Jail staff are "drinking and stealing" says whistleblower
An investigation is under way into allegations of theft, fraud and tax evasion at Limerick Prison, the Irish Prison Service has confirmed, after a whistleblower's dossier was sent to Justice Minister Frances Fitzgerald.
The Irish Prison Service said it has "received allegations of improper conduct at Limerick Prison", which are now under investigation.
The high level of spending on TVs at the Mulgrave Street jail is among a litany of allegations at the prison. It confirmed more than €130,000 has been spent on providing 870 TVs over the past five years, for 250 prisoners.
The dossier has been sent to Ms Fitzgerald, the Public Accounts Committee (PAC), the Department of Public Expenditure, and a number of other Government departments to highlight certain employees alleged to have "defrauded the State".
The whistleblower alleges some staff within Limerick Prison are "committing theft, fraud and tax evasion on a daily basis, yet nothing is done to them".
His correspondence also details that some staff members in Limerick are "untouchables" within the system, who "come and go as they please to matches in Thomond Park, or the Gaelic grounds while they are still getting paid to be in work and nothing is being said to them".
Other allegations concern employees using prison vans for their own personal use outside of work hours, while using the prison fuel card, and employees drinking in a public house during work hours.
"This whole country has seen what gardaí put Garda Maurice McCabe through when he stood up and bravely told the truth about what was happening in the guards, and the horrible treatment he has had to deal with since," he wrote.
He said that due to the smear campaign against Garda McCabe, he is not prepared to put his "wife or family in any position where they - and I - can be targeted by anybody in the Irish Prison Service".

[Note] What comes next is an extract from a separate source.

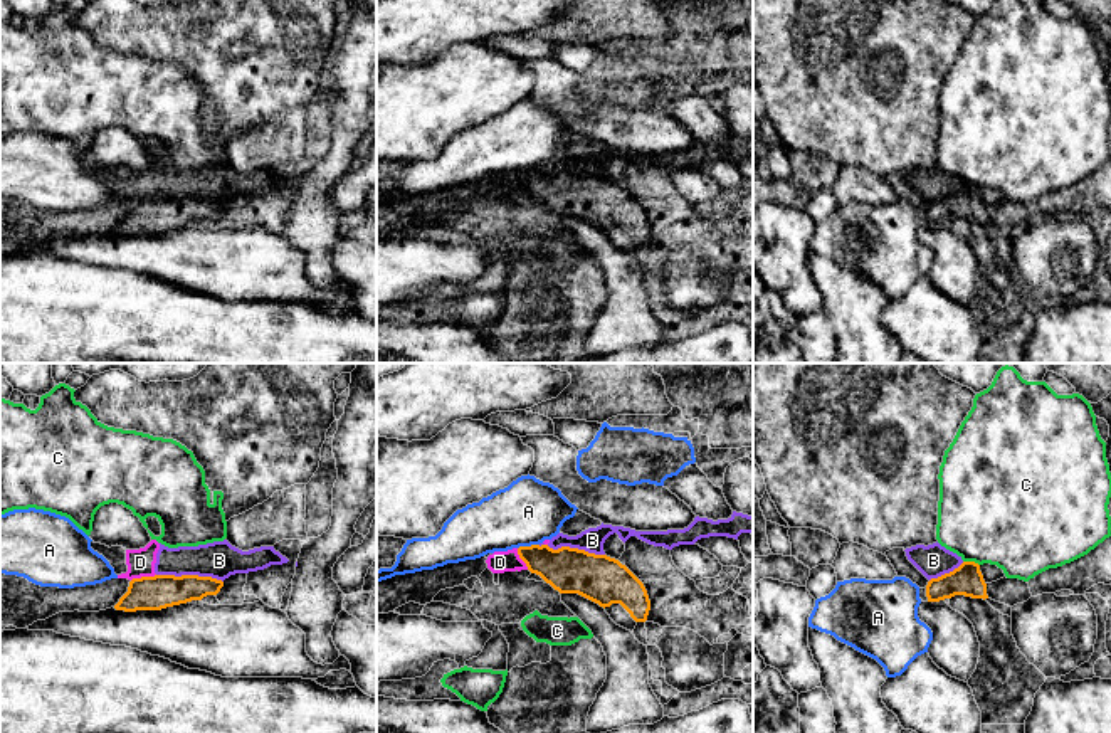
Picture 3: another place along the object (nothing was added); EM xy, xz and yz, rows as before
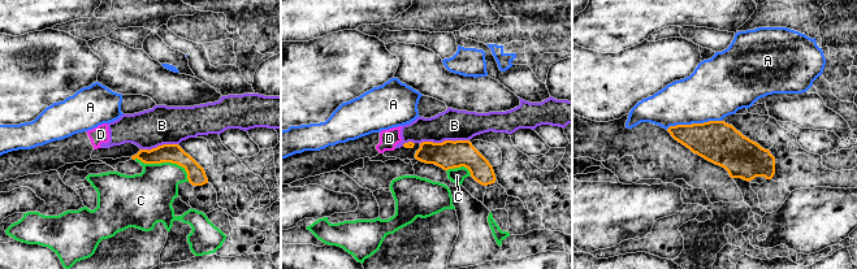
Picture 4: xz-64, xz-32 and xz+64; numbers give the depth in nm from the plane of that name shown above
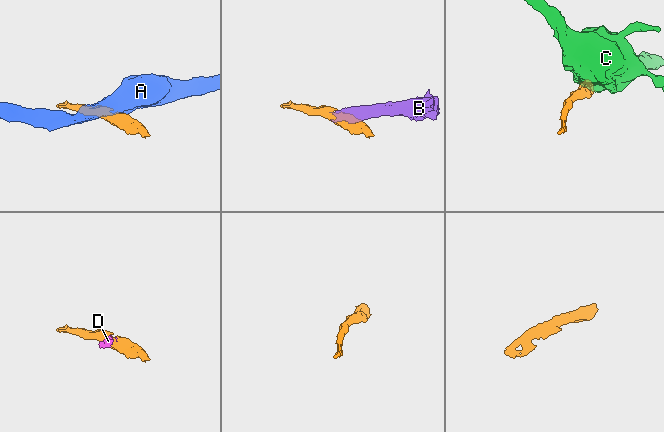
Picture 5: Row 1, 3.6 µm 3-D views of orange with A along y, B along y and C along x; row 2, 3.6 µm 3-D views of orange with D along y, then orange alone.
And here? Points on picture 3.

"We are sick and tired of what is happening in Limerick Prison and we beg you for help," he wrote.
The chairman of the PAC, Fianna Fáil deputy Seán Fleming, said it has received correspondence on the case, which it forwarded to the Prison Service.
Mr Fleming said it is awaiting a response and will determine its position then. He said the PAC is "very concerned" by the variety of allegations outlined in a five-page submission to it, which was printed on Irish Prison Service headed-paper.

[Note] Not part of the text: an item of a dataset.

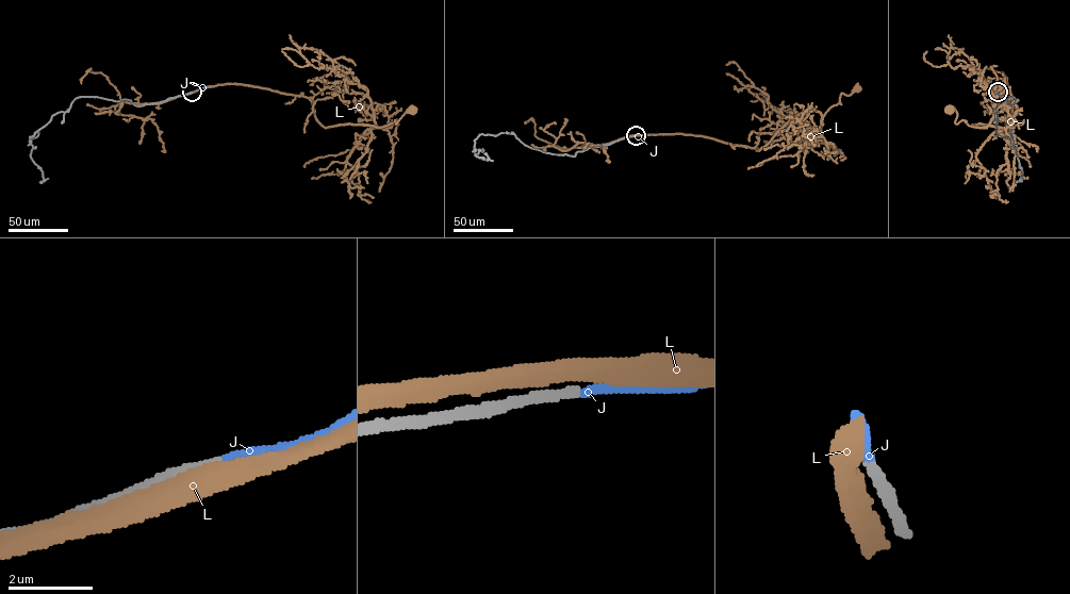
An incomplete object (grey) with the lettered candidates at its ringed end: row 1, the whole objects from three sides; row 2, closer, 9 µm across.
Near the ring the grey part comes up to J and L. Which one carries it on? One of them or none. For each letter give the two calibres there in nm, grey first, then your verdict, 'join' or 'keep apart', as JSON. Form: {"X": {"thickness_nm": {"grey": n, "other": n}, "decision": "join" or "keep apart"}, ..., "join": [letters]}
{"J": {"thickness_nm": {"grey": 200, "other": 180}, "decision": "join"}, "L": {"thickness_nm": {"grey": 200, "other": 440}, "decision": "keep apart"}, "join": ["J"]}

In response to queries from the 'Limerick Leader', the Irish Prison Service confirmed a total of €132,677 was spent on televisions between 2012 and 2016, with 870 TVs purchased in that period for Limerick Prison.
The highest number of TVs were purchased in 2013, with 298 televisions varying in size from 16ins to 40ins purchased for a total cost of €48,250.44.
In all, over the course of five years, 325 22ins TVs were purchased, 436 at 16ins, nine 32ins TVs, nine 40ins TVs, and one 50ins TV.
A spokesperson for the prison service said the volume of purchases is higher in prisons than in other facilities within the public sector, such as hospitals, due to damage caused by inmates.
Televisions are provided in all prisoners' cells, and under the prisoner gratuity policy, a daily charge of 15c is levied on all prisoners to cover the cost of providing the in-cell television service. TVs of 16ins and 22ins are provided in the cells, with Saorview channels available.
There are currently 194 staff assigned to Limerick Prison, which has a bed capacity of 210 males, and 28 female prisoners.
The Prison Service would not confirm whether there has been any update in another investigation of an alleged breach of social media policy by employees at Limerick Prison, saying it does not comment on individual investigations.